When I was younger my mother would always set the clock ahead by 5 minutes so we would make it school on time. It worked until one day we noticed that our watches and the living room clock never matched, and my mother’s excuse of “oh, yours is ten minutes behind” was getting old. Eventually we unraveled this mystery.
Here on Kuredu, we are one hour ahead of Male time (which is half an hour behind India). Well sometimes we tell our guest it’s so that our guests get a longer holiday. But you can work out the ‘factual’ reason. 1 week and 3 days into my internship I have learnt a lot of things. I have learnt things about people, about the professional environment, about solo travelling and the consequences, about myself, about the island and so many more things. I will try to share with you the different things I have discovered. Sometimes I am busy being here to update my travelogue, but I will try. You can see by the 1 week delay how thrilled I am to be here.

So the experience is special, for me this is the first time I have worked in an environment so diverse. My island host team has been from across the globe, literally. For each and everyone of them English is a foreign language. All my life I found myself able to connect with people because of English, but it isn’t so.
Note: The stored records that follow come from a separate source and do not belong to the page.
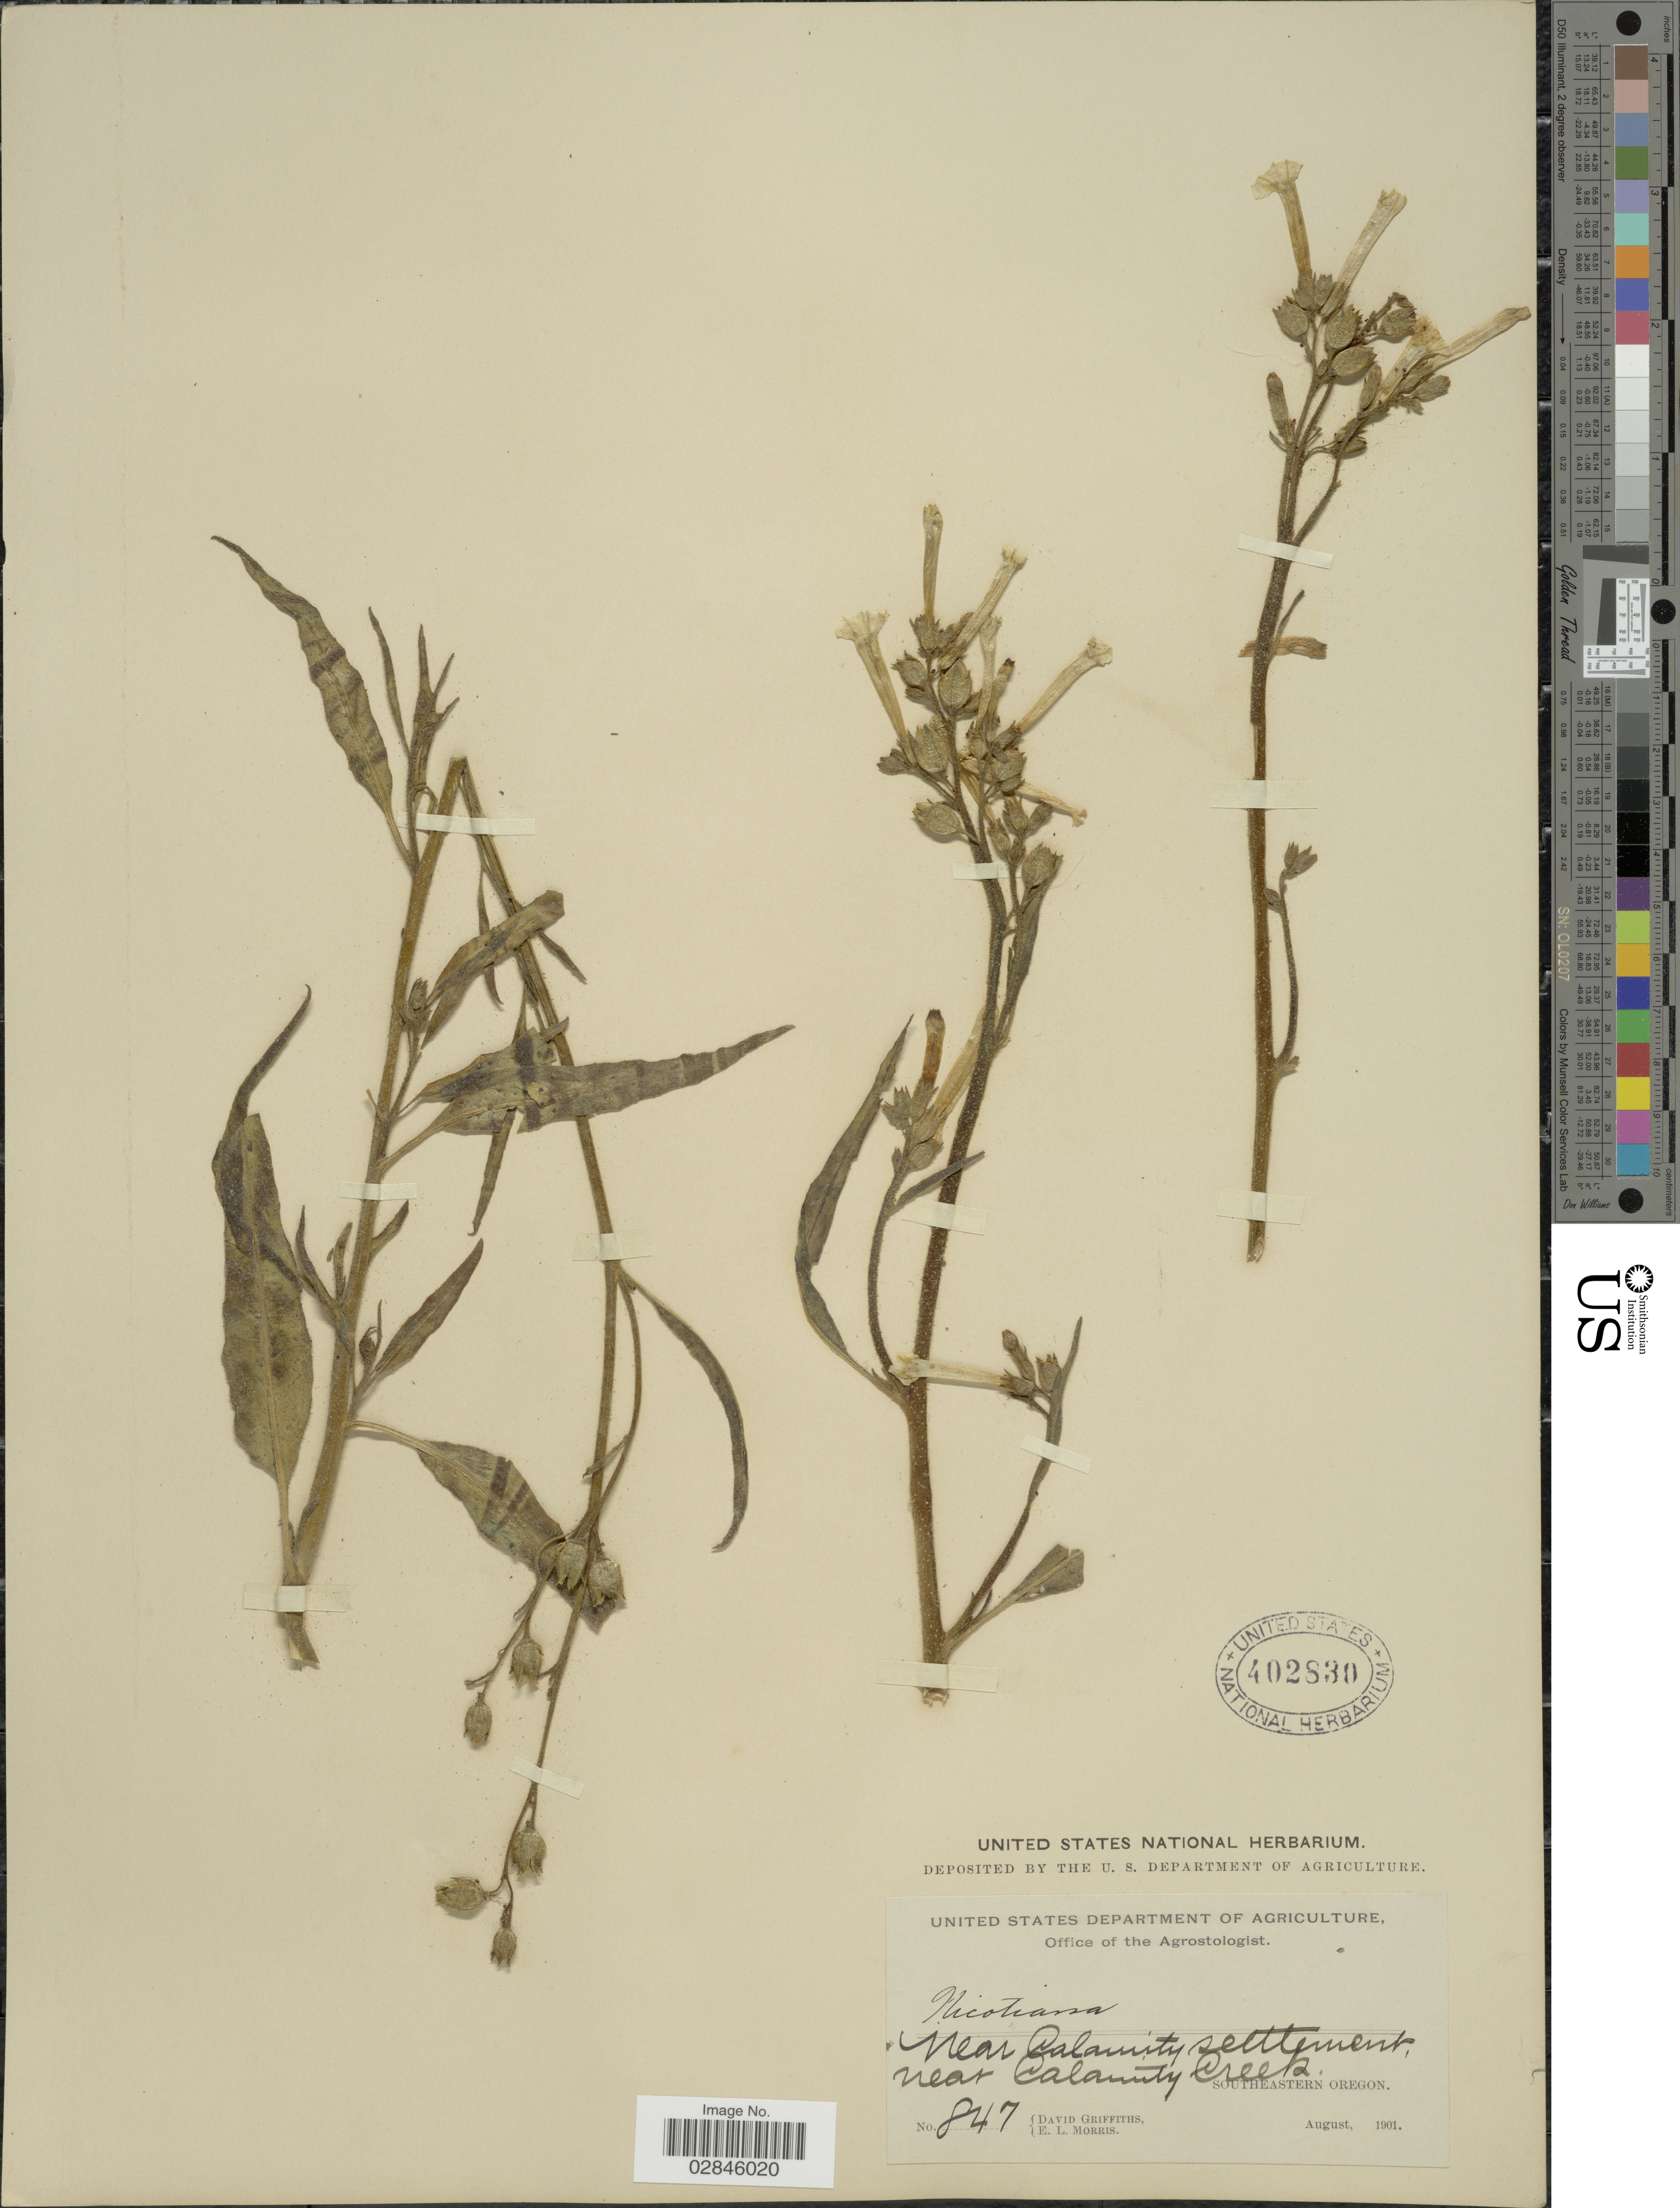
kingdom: Plantae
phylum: Tracheophyta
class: Magnoliopsida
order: Solanales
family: Solanaceae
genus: Nicotiana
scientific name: Nicotiana attenuata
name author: Torr. ex S. Watson in C. King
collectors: D. Griffiths & E. Morris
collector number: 847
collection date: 1901-08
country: United States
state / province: Oregon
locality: Near Calamity settlement, near Calamity Creek. Southeastern Oregon.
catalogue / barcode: US 402830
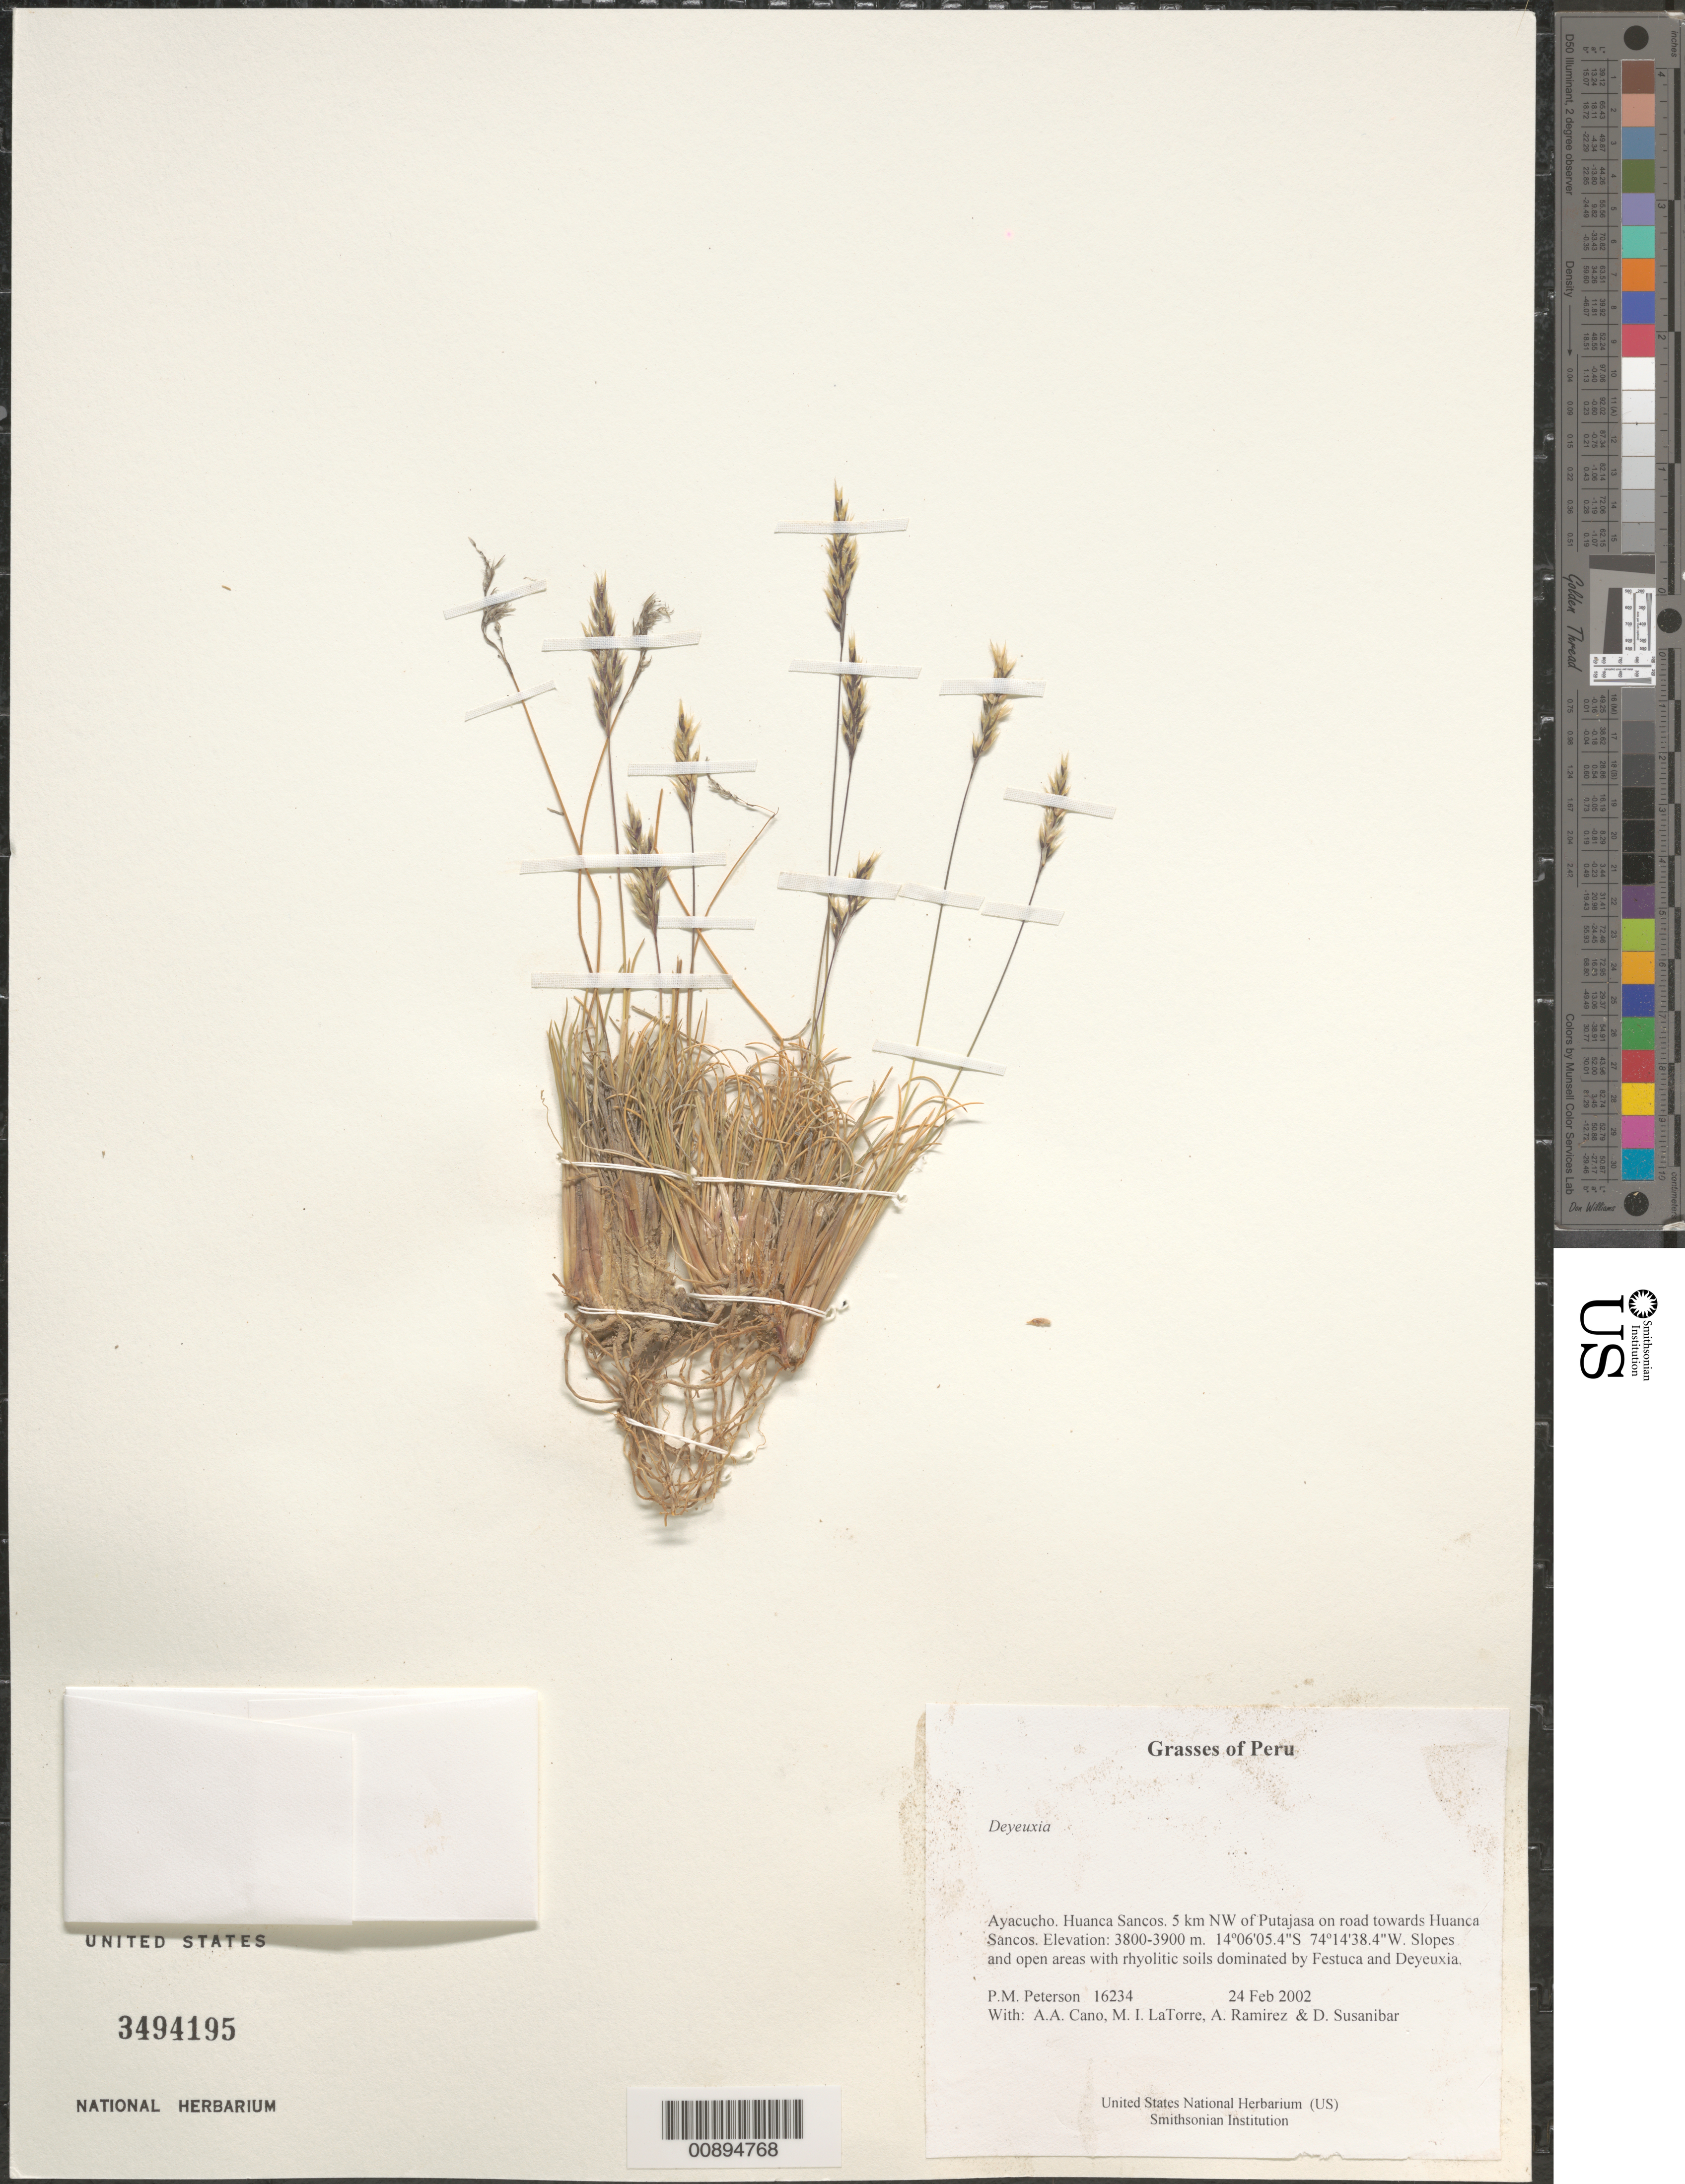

It is experiences and feelings which all us of have, which sometimes cross paths and appear similar. That is all. Not language, not nationality, more basic things. It quite complicated and exciting to unravel means to communicate with all the people here.

First it’s just understanding them. All of them come from a culture of their own and have a language to call their own. Often I find myself in the middle of 4 different conversations in 4 different languages and it gives me so much joy to be present there.



And then there is the scenic beauty of the island. 

1 comment:

  1. Wow, what are all the languages you use when you're there?